In their experiments on women's milk, MM. Parmenier and Deyeux differ somewhat from Mr Clarke. They
first tried the milk of a woman who had been delivered four months before, and observed that, after the cream had been separated, the other part appeared of a more perfect white, and that it could not be coagulated either by vinegar or mineral acids, a circumstance which they attributed to a superabundance of serum. But they found that in proportion to the age of the milk it was more easily coagulable; and this was confirmed by experiments made upon the milk of twenty nurses. Its coagulability was not increased by heat. The cream, by agitation, formed a viscous unctuous matter, which, however, could not be changed into perfect butter; but they found it extremely difficult to determine the proportions of the various component parts of human milk, as it differs remarkably, not only in different subjects, but in the same subject at different times. In a nurse aged about thirty-two years, who was extremely subject to nervous affections, the milk was one day found almost quite colourless and transparent; in two hours afterwards, a second quantity drawn from the breast was viscous like the white of an egg; and in a short time it became whiter, but did not recover its natural colour until the evening. It was afterwards found that these changes were occasioned by the woman having in the mean time had some violent hysterical fits.
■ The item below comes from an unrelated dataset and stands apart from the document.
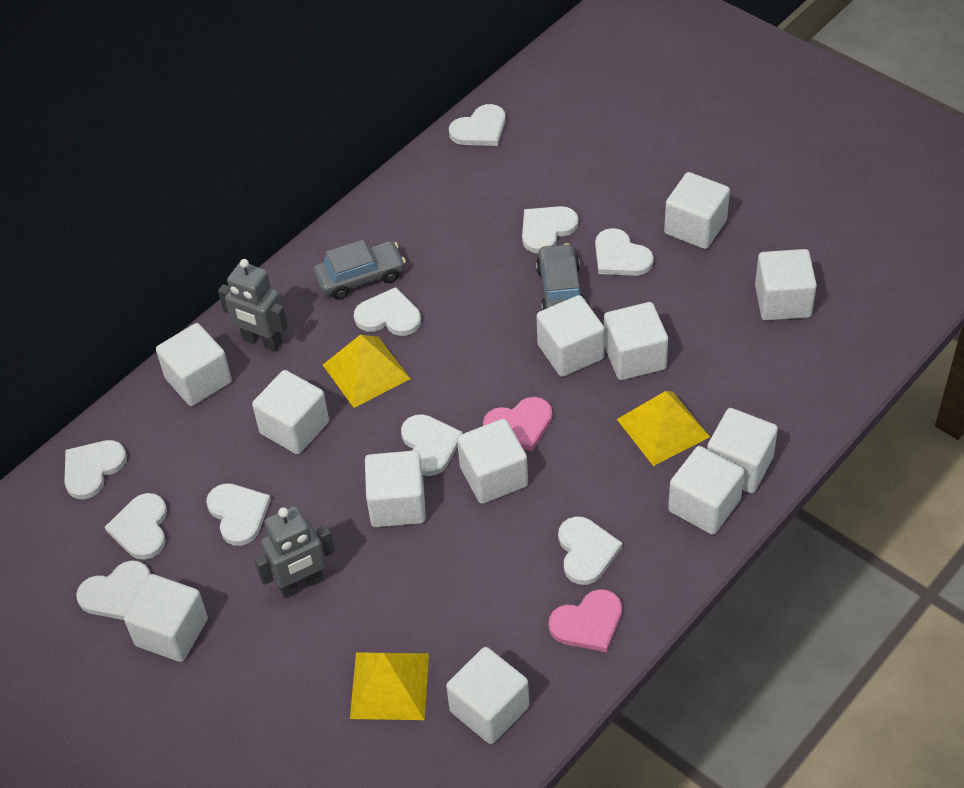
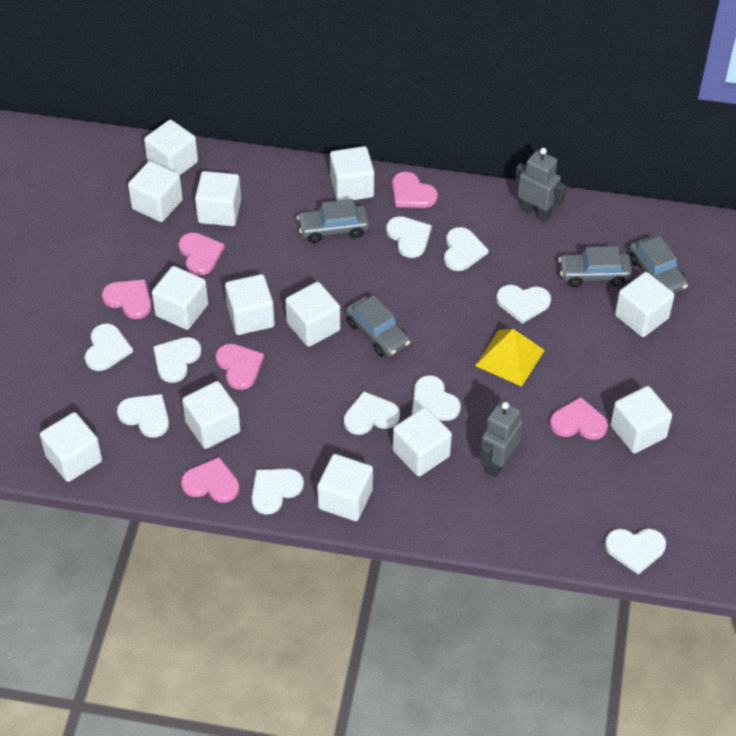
grey car: [313,240,406,300] [536,243,585,310] = 2 -> [297,199,369,243] [346,295,410,357] [558,246,632,287] [629,236,688,294] = 4
pink heart: [483,397,552,451] [549,589,622,652] = 2 -> [102,279,151,319] [178,232,225,276] [181,457,239,503] [215,344,264,390] [392,172,438,208] [550,397,608,440] = 6
white cube: [124,574,208,662] [156,323,232,406] [252,370,329,454] [365,450,426,527] [446,647,529,744] [457,419,528,504] [537,295,605,377] [604,302,668,380] [664,172,730,249] [668,446,744,535] [707,408,778,493] [755,249,817,320] = 12 -> [40,412,102,482] [128,161,183,222] [144,120,198,175] [152,266,208,330] [182,381,241,449] [195,171,241,226] [225,274,275,335] [285,282,340,347] [317,454,373,521] [330,146,374,201] [393,407,452,477] [610,386,672,454] [615,272,674,337] = 13
yellow pyramid: [323,335,410,408] [350,652,429,720] [617,391,710,466] = 3 -> [475,329,545,387] = 1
Milk of Vegetables. For the same reason that the milk of animals may be considered as a true animal emulsion, the liquors of vegetables may be termed vegetable milks. Accordingly emulsions made with almonds are commonly called milk of almonds. But besides this vegetable milk, which is in some measure artificial, many plants and trees contain naturally a large quantity of emulsive or milky juices. Of this kind are lettuce, spurge, fig-tree, and the tree which furnishes the elastic American resin. The milky juices obtained from all these vegetables derive their whiteness from an oily matter, mixed and undissolved in a watery or mucilaginous liquor. Most resinous gums are originally such milky juices, which afterwards become solid by the evaporation of their more fluid and volatile parts.